The Supreme Court of Appeal (SCA) has dismissed, with costs, an appeal by the directors of Fusion Guarantees (Pty) Ltd that challenged the procedural fairness of sections 154 and 167 of the Financial Sector Regulation Act (FSRA).
An investigation by the FSCA concluded that Fusion, a licensed credit provider, and its directors, Ilse and Eugene Becker, had contravened the Short-term Insurance Act.
In February 2020, the Authority notified Fusion and the Beckers that it intended to impose an administrative penalty of R200 million on Fusion and debar the Beckers for 15 years. The notice set out the factors the FSCA considered in determining the intended regulatory action. Fusion and the Beckers were afforded an opportunity to make submissions on the investigation report, the proposed administrative penalty, and the proposed debarment.
Fusion and the Beckers made detailed submissions. They also applied to the High Court in Pretoria to declare sections 154, 167, 230, and 231 of the FSRA unconstitutional and invalid. They did not persist with the challenge to section 230.
Section 154 requires the FSCA to invite and consider submissions before it issues a debarment order.
Section 167 empowers the FSCA to impose an administrative penalty on a person who has contravened a financial sector law.
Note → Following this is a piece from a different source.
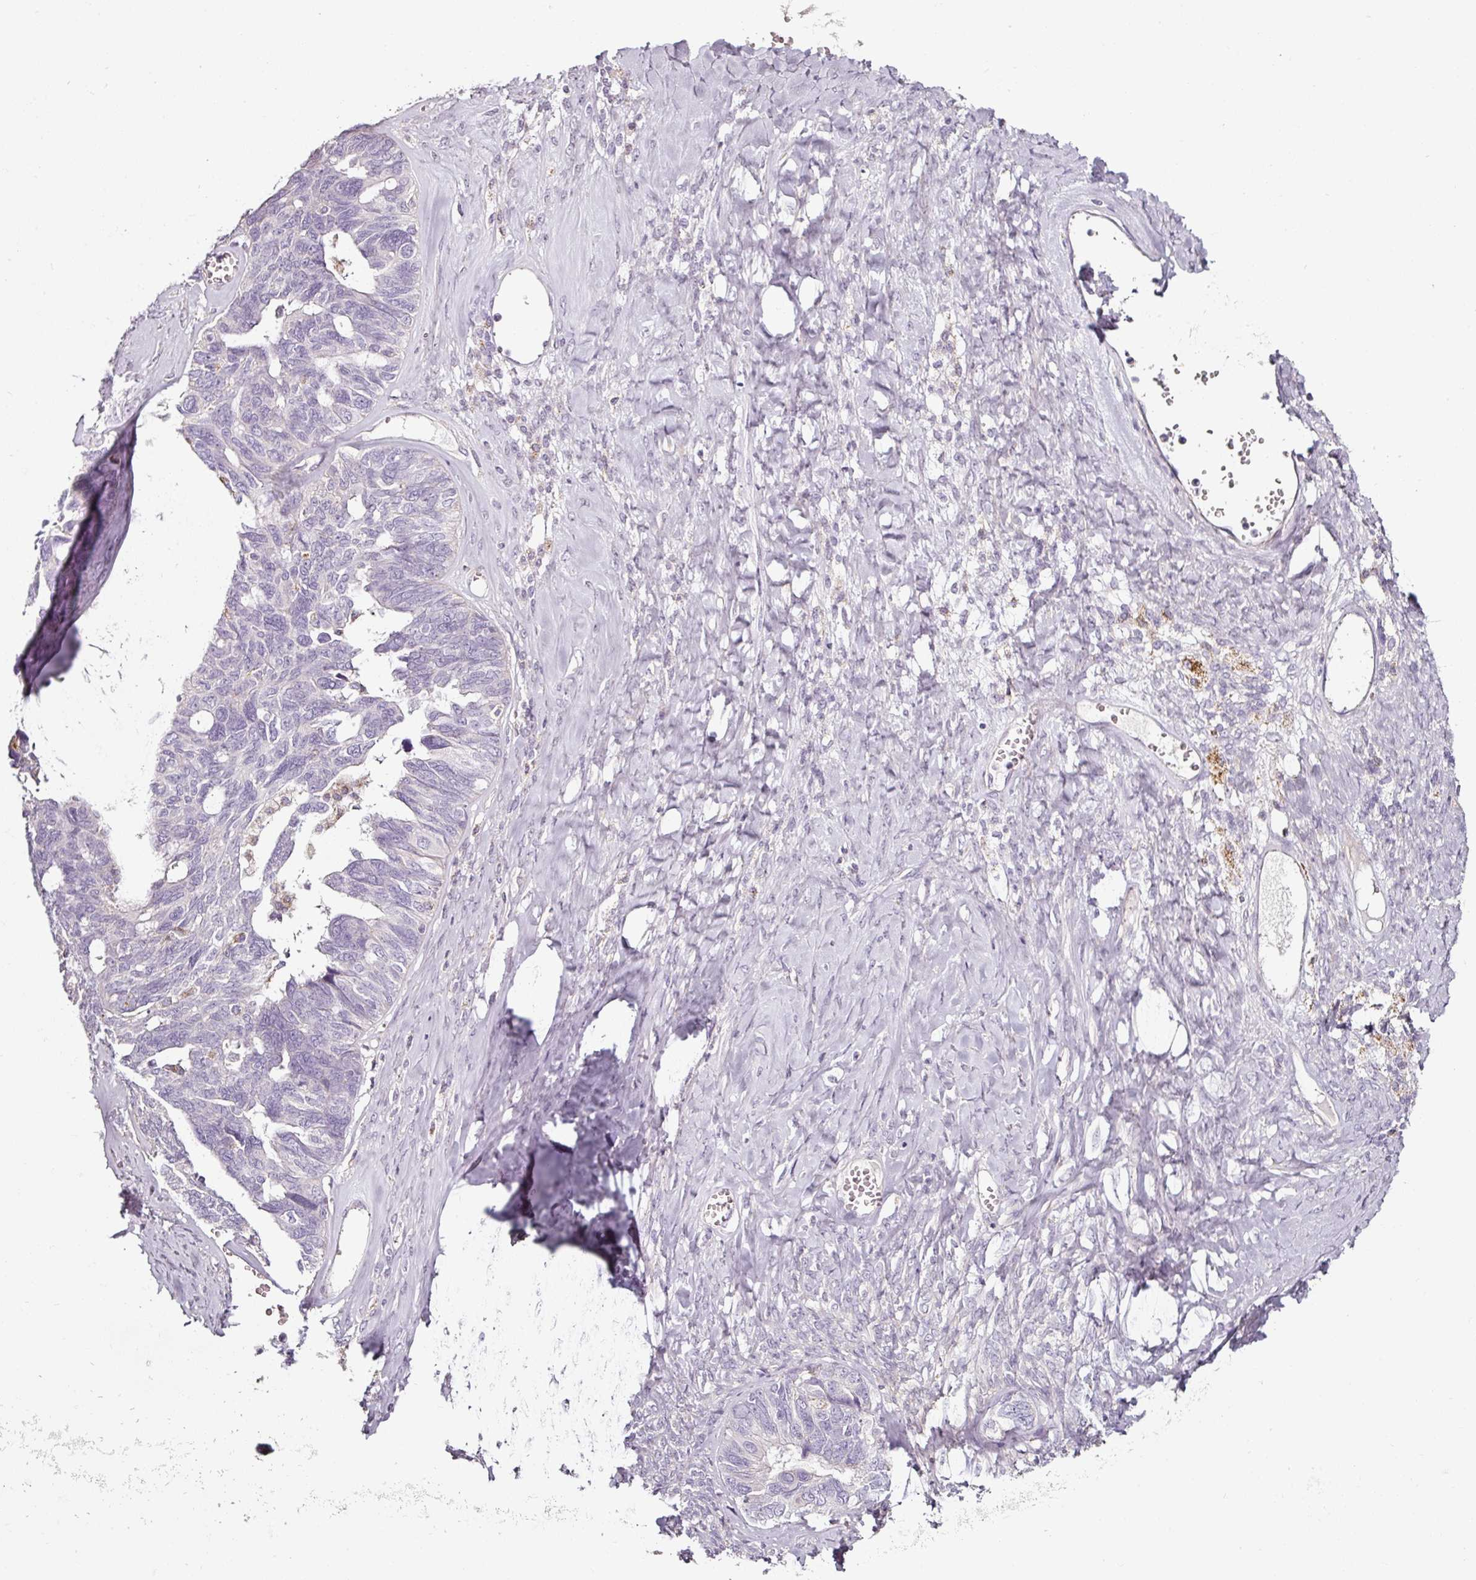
{"staining": {"intensity": "negative", "quantity": "none", "location": "none"}, "tissue": "ovarian cancer", "cell_type": "Tumor cells", "image_type": "cancer", "snomed": [{"axis": "morphology", "description": "Cystadenocarcinoma, serous, NOS"}, {"axis": "topography", "description": "Ovary"}], "caption": "Ovarian cancer was stained to show a protein in brown. There is no significant staining in tumor cells.", "gene": "CAP2", "patient": {"sex": "female", "age": 79}}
Section 167(2) sets out the matters the Authority must and may consider in determining an appropriate penalty.
The High Court dismissed Fusion’s application in January 2022.
Grounds for the appeal
In their appeal before the SCA, the appellants contended that although sections 154 and 167 afforded them a right to make submissions to the FSCA concerning the sanctions that might be imposed upon them, the Act did not provide them with procedural fairness in respect of the Authority’s finding that they had contravened certain financial sector laws.
If the Authority is not required to invite and consider submissions from a person who has been investigated, as to whether he or she has contravened a financial sector law, before deciding this issue, then the FSRA does not respect the right to procedural fairness entrenched in section 33(1) of the Constitution.
It was submitted that the absence of a requirement for the FSCA to invite and consider such submissions exposed the Beckers to considerable risk. If the Authority issued a debarment order, they could apply to the Financial Services Tribunal for the decision to be reconsidered. But the process to secure a reconsideration takes time. “In the interim, the debarment is enforced, with its drastic consequences for the Beckers, both as to what they may not do and the public opprobrium they will suffer.” This is because section 231 provides that neither an application for a reconsideration of a decision nor the proceedings that follow suspend the decision of the Authority unless the Tribunal so orders.
Contravention is the central issue
In its judgment, the SCA said an administrative sanction can be imposed only if a financial sector law has been contravened. Section 154(1) of the FSRA requires the FSCA to invite submissions “on the matter”, and no “matter” is more central to a debarment decision than whether a financial sector law has been contravened.
“It would also be a perverse incongruity if section 154(1) required the Authority to provide reasons that engage the issue of contravention, but exclude from submission, and hence consideration, what might be said by a person as to why no contravention had taken place or that the contravention is of a lesser kind or degree,” wrote Acting Judge of Appeal David Unterhalter.
When the FSCA considers whether to make a debarment order, it cannot have made a final decision as to whether a financial sector law had been contravened. An investigation may have led the Authority to conclude there is prima facie evidence of a contravention. But any decision on the issue must await the submissions of the person alleged to have contravened the financial sector law, and the Authority’s consideration of those submissions.
The Act requires the FSCA to provide reasons for its proposed order, and these reasons must traverse the issue of contravention. Furthermore, it requires the Authority to invite submissions that engage this issue.
“The constitutional challenge of the Beckers, who face a proposed debarment order, cannot succeed. The challenge to section 231 of the Act was framed as an entailment of the invalidity that was said to attach to the debarment order. It must therefore also fail.”
For similar reasons, the Beckers’ challenge to section 167 also failed. This section requires the FSCA to have regard to submissions “relevant to the matter”. Nothing is more relevant to the matter than whether a person has contravened a financial sector law, “the very predicate upon which any imposition of an administrative penalty rests”, Acting Judge of Appeal Unterhalter said.
Here too it followed that the Authority cannot make a final decision as to whether a contravention has taken place until it has considered the submissions of the person alleged to have contravened a financial sector law. “Thus, for the reasons given, the Act permits of no want of procedural fairness in conferring a power upon the Authority to impose an administrative penalty,” the judge said.